[Gdal-dev] RFC DRAFT: Unicode support in GDAL

Fri Sep 22 08:55:22 EDT 2006

Akio Takubo wrote:
>  In this draft, it seems that supported encodings are following three types.
> + ASCII
> + UTF-8(and UTF-16)
> + local encoding
> So this framework has some limitation, i think. If GDAL/OGR convert to 
> UTF-8 internally, this conversion may break information 
> when shp file have encoding other than local one.
>  For example, Can a user, who uses Windows with Latin1(CP1252), read 
> shapefile with Shift JIS(CP932) (most japanese use shp file with CP932) correctly?
> I think that we cannot know what encoding is used in each shp file automatically.

Generally, I agree.

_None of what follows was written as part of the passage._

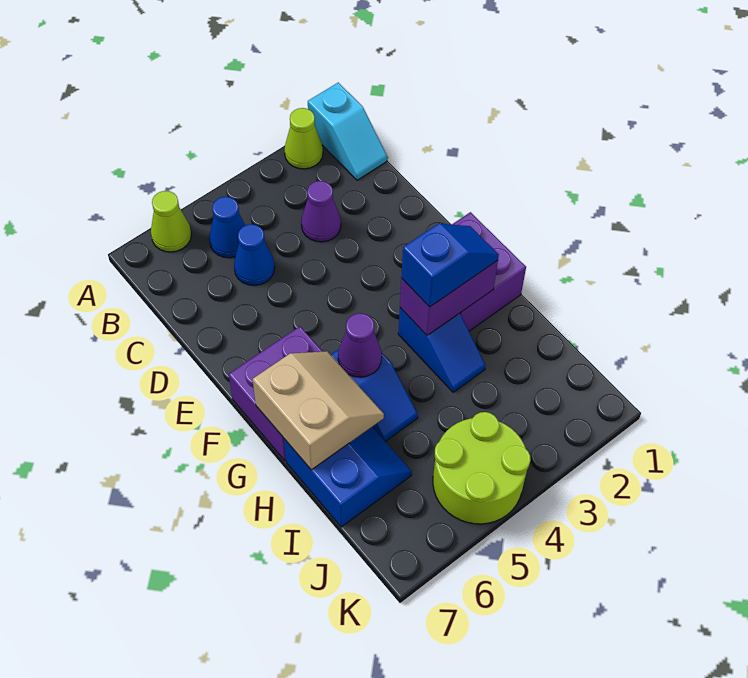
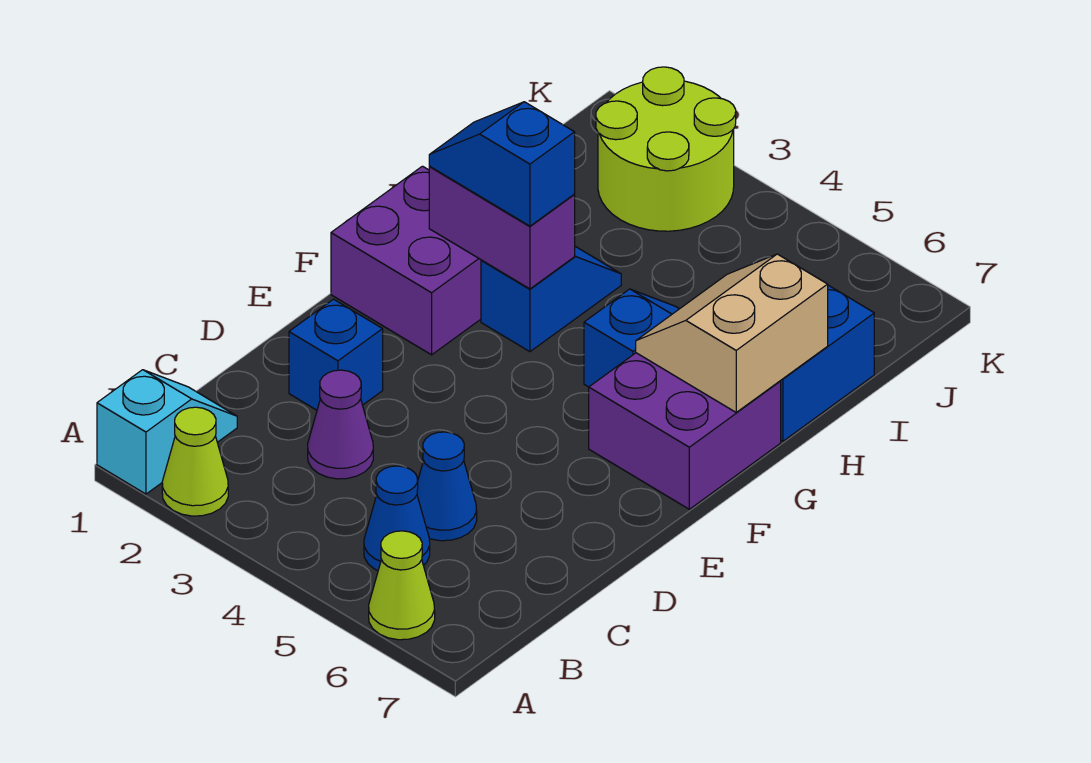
none -> blue 1x1 brick [289,299,383,410]
purple 1x1 cone [338,313,382,377] -> none
lime 2x2 round brick [433,412,531,524] -> lime 2x2 round brick moved to [596,67,736,231]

But I think there are some exceptions to this rule.
I mean, if particular data format supports encoding information to be
stored in the dataset, then we will be able to use it to provide correct
conversion.
See, my latest posts about how encoding can be stored in Shapefile.
This information can be used to select/control appropriated
encoder/decoder (on the internationalization layer side) and do the job
well.

To summary, the conversion flow will look like this:

                   (1)             (2)
    Shapefile       |      GDAL     |      Local host
                    |               |
Shift JIS (CP932) ->|->    UTF-8  ->|->    Latin1 (CP1252)
                    |               |

Convertion (1) will be controled by codepage stored in
the Language driver ID (dbf) or .cpg file, if one of them is present in
the Shapefile.
Otherwise we can decide to treat Shapefile using UTF-8 (in range of
ASCII subset) encoding, by default.

Certainly, this approach may not be possible to use for every
dataformat/driver, but I think it's a good idea to use wherever it's
possible.

> At least, we can manipurate non-ASCII contents with current GDAL/OGR generally, 
> as a client which uses GDAL/OGR consider contents's encoding.

Also, currently GDAL/ORG uses ASCII which is a subset of UTF-8, in other
words, UTF-8 is a superset of ASCII, so ASCII is compatible with UTF-8
in range of 0-128 characters.

> Now we can receive raw byte sequence from GDAL/OGR, 
> we can convert it to strings specified encodings. 
> In QGIS, when a user open shp  (or other supported file), he need to 
> select encoding which this file has.

Or, for Shapefile in this example, we can detect encoding if .cpg or
Language driver ID is available.

> And reading attribute via OGR 
> and convert from selected encoding to unicode(it is QGIS's internal encoding). 
> So we can read contents with various encodings.

Yes, exactly, that's why I'm trying to express, though may be in
not very clear way.

> If GDAL/OGR will use UTF-8 internally, It is better way that add API 
> for specifying encoding for each datasource (not each driver or not per system) 
> is needed (maybe default is local encoding), I think. 

In both cases, we need to be able to use various encoders/decoders to be
able to transform X encoding to UTF-8.

> Depends on file format, this setting can be ignored, of course.
> 
>  Client <------------------> GDAL/OGR <-------------------> datasource
>  (local encoding)                (UTF-8)                           (user setting/ or driver specific)

Yes, exactly.
However, when I'm talking about "Unicode-aware driver" I'm trying to say
that we should support various encodings of the same kind of datasources.
For example, Shape driver should be able to manipulate Shapefiles
encoded in Latin1 or UTF-8 or .... whatever encoding user want's to use.

That's what I understand, generally, as an internationalization of OGR
drivers.
If I'm messing this subject too much, I appologize :-)

Cheers
-- 
Mateusz Loskot
http://mateusz.loskot.net